DATA FOR PROCESSING:
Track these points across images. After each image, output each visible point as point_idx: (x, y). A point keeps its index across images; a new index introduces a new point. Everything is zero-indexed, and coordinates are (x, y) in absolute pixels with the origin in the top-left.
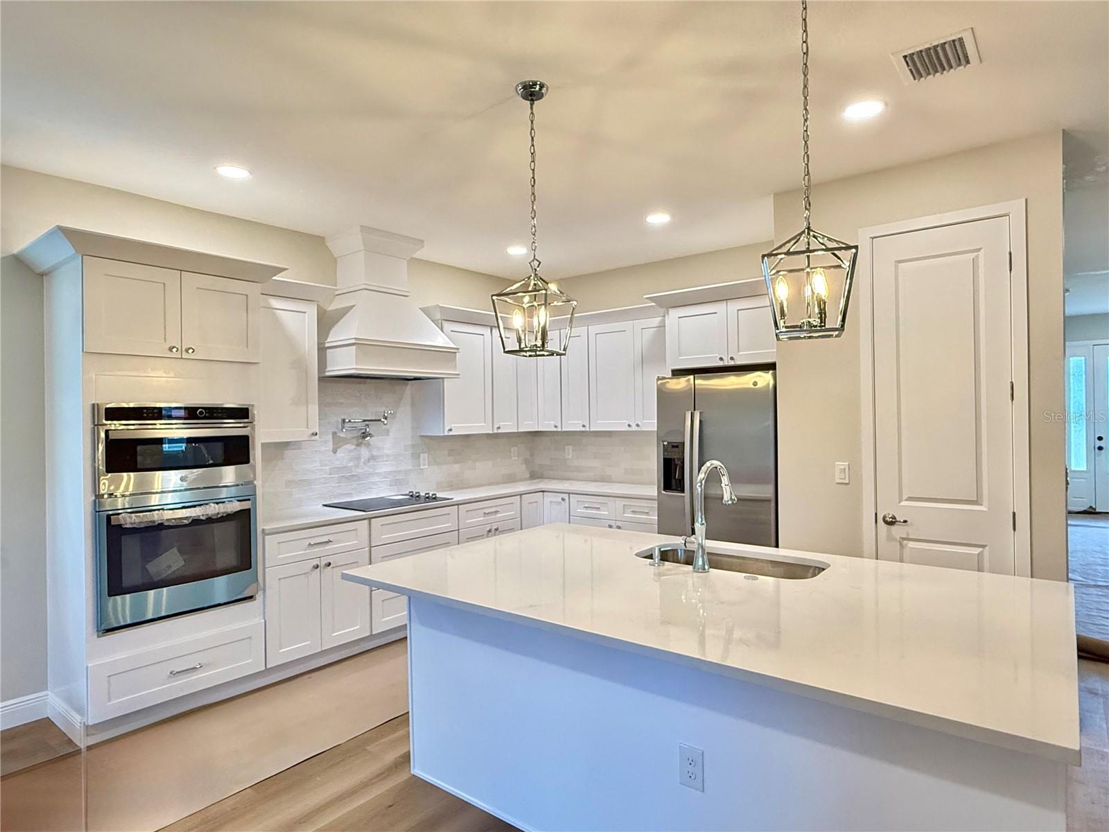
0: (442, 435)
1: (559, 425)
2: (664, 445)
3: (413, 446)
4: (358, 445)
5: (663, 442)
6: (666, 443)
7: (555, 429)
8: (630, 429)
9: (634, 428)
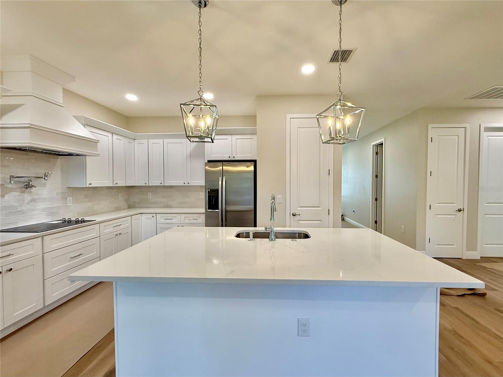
0: (85, 186)
1: (147, 183)
2: (208, 191)
3: (62, 193)
4: (23, 192)
5: (208, 189)
6: (209, 190)
7: (145, 185)
8: (185, 185)
9: (186, 184)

DESCRIPTION OF THE TASK:
Format every line of the records above as a numbered list, skipping blank lines and leaving out the picture lines.

YOUR RESPONSE:
1. Track these points across images. After each image, output each visible point as point_idx: (x, y). A point keeps its index across images; a new index introduces a new point. Everything is zero-indexed, and coordinates are (x, y) in absolute pixels with the origin in the top-left.
2. 0: (442, 435)
3. 1: (559, 425)
4. 2: (664, 445)
5. 3: (413, 446)
6. 4: (358, 445)
7. 5: (663, 442)
8. 6: (666, 443)
9. 7: (555, 429)
10. 8: (630, 429)
11. 9: (634, 428)
12. 0: (85, 186)
13. 1: (147, 183)
14. 2: (208, 191)
15. 3: (62, 193)
16. 4: (23, 192)
17. 5: (208, 189)
18. 6: (209, 190)
19. 7: (145, 185)
20. 8: (185, 185)
21. 9: (186, 184)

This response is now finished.